Su Chia-chuan segera melepaskan jabatan di partainya setelah terpilih sebagai langkah pertamanya menuju perubahan parlemen. "Ini pertama kali peralihan kekuasaan di parlemen. Masyarakat punya harapan besar terhadap parlemen baru. Jika kami mengecewakan mereka, maka kami mengkhianati amanat mereka," kata Su kepada wartawan.
DPP menang telak dalam pemilihan anggota parlemen dan presiden pada 16 Januari. Ketua DPP Tsai Ing-wen pada 20 Mei akan menjadi perempuan presiden pertama di Taiwan setelah pemilih mengalihkan dukungannya dari pemerintahan di bawah Partai Kuomintang (KMT), yang bersahabat dengan Beijing.
DPP meraih 68 dari 113 kursi parlemen, yang diperebutkan, sedangkan perolehan KMT menyusut dari 64 menjadi hanya 35 kursi. Su mengambil alih kepemimpinan parlemen dari politikus KMT Wang Jin-pyng yang memegang kekuasaannya selama 17 tahun.
Salah satu tugas utama yang dihadapi parlemen baru adalah meloloskan rancangan undang-undang pengawasan terhadap beberapa kesepakatan dengan Cina. Hal itu buntu sejak gerakan Bunga Matahari pada 2014 ketika ada pendudukan gedung parlemen lebih dari tiga pekan untuk memprotes agenda kesepakatan jasa perdagangang lintas selat.

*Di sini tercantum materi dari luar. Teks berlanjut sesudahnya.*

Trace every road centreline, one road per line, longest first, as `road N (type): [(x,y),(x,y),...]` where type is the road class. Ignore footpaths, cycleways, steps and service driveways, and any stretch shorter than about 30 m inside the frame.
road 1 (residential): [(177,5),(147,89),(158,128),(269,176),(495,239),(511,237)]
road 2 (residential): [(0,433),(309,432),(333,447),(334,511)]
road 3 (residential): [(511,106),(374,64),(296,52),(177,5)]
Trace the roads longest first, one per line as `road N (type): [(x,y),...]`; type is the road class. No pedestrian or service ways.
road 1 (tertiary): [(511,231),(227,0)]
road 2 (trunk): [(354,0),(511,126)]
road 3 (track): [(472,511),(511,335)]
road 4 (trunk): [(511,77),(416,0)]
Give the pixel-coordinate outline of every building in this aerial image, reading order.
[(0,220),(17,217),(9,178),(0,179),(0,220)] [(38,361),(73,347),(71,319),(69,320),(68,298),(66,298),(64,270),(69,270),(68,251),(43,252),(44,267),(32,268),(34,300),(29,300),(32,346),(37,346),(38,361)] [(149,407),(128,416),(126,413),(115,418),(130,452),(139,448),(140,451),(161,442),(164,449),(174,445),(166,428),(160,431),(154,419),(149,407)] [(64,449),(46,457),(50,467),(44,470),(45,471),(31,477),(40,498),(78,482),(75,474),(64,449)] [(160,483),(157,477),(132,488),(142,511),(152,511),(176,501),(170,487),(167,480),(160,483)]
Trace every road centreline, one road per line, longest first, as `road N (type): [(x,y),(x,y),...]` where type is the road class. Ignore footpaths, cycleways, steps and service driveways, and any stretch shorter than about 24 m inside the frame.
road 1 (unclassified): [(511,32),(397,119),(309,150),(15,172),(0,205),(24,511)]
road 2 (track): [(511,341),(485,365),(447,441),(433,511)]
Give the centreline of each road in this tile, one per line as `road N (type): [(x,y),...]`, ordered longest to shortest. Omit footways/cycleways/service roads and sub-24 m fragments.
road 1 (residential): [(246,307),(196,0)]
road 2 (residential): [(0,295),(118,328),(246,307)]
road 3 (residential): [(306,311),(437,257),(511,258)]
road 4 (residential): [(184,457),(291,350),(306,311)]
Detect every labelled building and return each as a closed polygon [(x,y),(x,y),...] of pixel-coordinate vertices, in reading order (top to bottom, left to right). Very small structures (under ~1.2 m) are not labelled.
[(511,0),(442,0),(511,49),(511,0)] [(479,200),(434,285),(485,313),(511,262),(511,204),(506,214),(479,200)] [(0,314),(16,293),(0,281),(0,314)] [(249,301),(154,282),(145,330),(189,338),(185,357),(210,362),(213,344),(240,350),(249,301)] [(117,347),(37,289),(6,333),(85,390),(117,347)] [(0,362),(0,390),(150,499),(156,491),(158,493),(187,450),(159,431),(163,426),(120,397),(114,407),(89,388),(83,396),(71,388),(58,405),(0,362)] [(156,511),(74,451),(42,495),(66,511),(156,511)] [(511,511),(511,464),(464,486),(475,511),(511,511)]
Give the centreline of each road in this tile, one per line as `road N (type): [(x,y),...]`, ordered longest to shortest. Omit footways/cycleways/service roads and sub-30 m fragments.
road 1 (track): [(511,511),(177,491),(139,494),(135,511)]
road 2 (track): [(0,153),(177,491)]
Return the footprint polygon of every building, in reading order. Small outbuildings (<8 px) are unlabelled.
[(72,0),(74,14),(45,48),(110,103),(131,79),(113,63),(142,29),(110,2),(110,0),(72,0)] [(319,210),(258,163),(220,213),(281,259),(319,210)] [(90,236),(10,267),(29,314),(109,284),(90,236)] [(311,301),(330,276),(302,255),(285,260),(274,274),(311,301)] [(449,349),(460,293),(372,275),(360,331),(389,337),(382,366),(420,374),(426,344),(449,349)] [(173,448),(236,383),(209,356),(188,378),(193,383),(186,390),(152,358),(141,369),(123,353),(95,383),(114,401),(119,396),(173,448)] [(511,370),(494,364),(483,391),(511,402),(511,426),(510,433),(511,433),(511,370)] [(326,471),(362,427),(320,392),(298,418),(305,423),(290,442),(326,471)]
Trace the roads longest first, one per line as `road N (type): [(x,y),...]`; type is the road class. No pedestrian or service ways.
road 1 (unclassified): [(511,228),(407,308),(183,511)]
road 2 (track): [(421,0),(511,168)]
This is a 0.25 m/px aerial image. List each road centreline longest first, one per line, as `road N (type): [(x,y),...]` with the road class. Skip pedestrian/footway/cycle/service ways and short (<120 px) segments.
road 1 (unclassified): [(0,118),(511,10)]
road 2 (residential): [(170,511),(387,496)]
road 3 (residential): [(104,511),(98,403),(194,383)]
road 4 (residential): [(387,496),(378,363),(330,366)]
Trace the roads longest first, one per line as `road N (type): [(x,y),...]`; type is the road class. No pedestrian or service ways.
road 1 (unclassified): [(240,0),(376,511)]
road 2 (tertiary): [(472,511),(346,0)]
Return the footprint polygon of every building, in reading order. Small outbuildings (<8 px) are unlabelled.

Cina dan Taiwan berpisah pada 1949 setelah pecahnya perang sipil, namun Beijing masih memandang pulau yang memiliki pemerintahan tersendiri itu bagian dari wilayah teritorialnya yang sedang menantikan penyatuan kembali atau reunifikasi. Hal itu tidak mengesampingkan penggunaan kekuatan pasukan oleh Taipei untuk mendeklarasikan kemerdekaan.